Bangladesh wants to go further. It has also decided more resources are needed for the children of the flood zones and hill areas and the victims of child labour and child marriage – but it is also making an equity goal explicit in order to reach the most marginalised. It has committed to closing the gap in attendance rates between the richest and poorest income groups and to closing the learning gap between the best and poorest performing areas. Bangladesh faces a huge uphill fight to deliver on its new policy of increasing public spending on schools.
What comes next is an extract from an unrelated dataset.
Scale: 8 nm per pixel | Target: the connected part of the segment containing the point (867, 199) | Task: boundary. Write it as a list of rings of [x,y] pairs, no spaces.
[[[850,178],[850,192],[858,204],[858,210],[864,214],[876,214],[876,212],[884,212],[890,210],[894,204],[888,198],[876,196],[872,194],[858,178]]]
It simply does not have the money for educational investment – either domestically or from the international community – to fund its new direction.
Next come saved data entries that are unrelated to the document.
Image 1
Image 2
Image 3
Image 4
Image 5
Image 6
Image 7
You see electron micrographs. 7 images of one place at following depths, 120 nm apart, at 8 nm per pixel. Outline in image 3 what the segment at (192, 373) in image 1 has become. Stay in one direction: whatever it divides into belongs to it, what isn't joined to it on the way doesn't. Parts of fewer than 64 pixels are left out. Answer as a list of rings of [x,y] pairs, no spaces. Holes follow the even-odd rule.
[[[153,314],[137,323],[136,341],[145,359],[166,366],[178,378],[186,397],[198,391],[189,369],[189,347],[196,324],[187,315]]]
So while the public justification for all our efforts is to help the poorest, the frailest, the neediest and most vulnerable, we are coming to realise that our focus on universal goals must be matched by extra resources for the most marginalised. Indeed, when the next set of includes more ambitious universal targets for learning outputs and secondary education, we must do more to prevent the most disadvantaged being left further behind. Put simply – as we start to raise the ceiling, we must not forget to finish putting in place the floor.
As Pauline Rose of the UNESCO Global Monitoring Report has concluded: “Unless we have a goal that tracks progress for the poorest and richest…on education access and learning, gaps are likely to remain when we reach the next deadline for goals.”
So one of the lessons to learn from more than ten years of experience in trying to meet the MDGs is that, without corrective remedies, unequal outcomes in one generation conspire with unequal access to resources in the next to make a mockery of genuine equality of opportunity. Here we rely on and are influenced by the original thinking of Indian economist Amartya Sen, who argues that “equivalent freedom” for people who come to the table with unequal advantages requires more resources to turn the right to equal treatment into real opportunity.
Fortunately there is already a growing consensus that without this focus on inequality we cannot meet our ambitions on behalf of the poor. In education we need what Kevin Watkins of the Overseas Development Institute calls “stepping stone” targets for reducing inequalities, with timelines for 2020 and 2025 on the way to our universal goals in 2030. Further commitments are required to reduce the gap in school attendance and completion rates between poorest and wealthiest and between best and worst performing areas.
What makes me convinced that we could gain support for these measures? It is that these forgotten millions that the MDGs were to do most to help are prepared to be silent no more.
Poor rural girls now know that they do not have the freedom to choose to go to school and that the 2015 goal of schooling for all will not be worth the paper it is written on without a commitment to greater equity. Child labourers know that they have been left behind and that their human right to education is not being delivered by their governments or the international agencies responsible.
I am struck by the energy, creativity and determination I see in these new civil rights movements, led by Malala Yousafzai. Children are providing leadership lessons from which we can learn.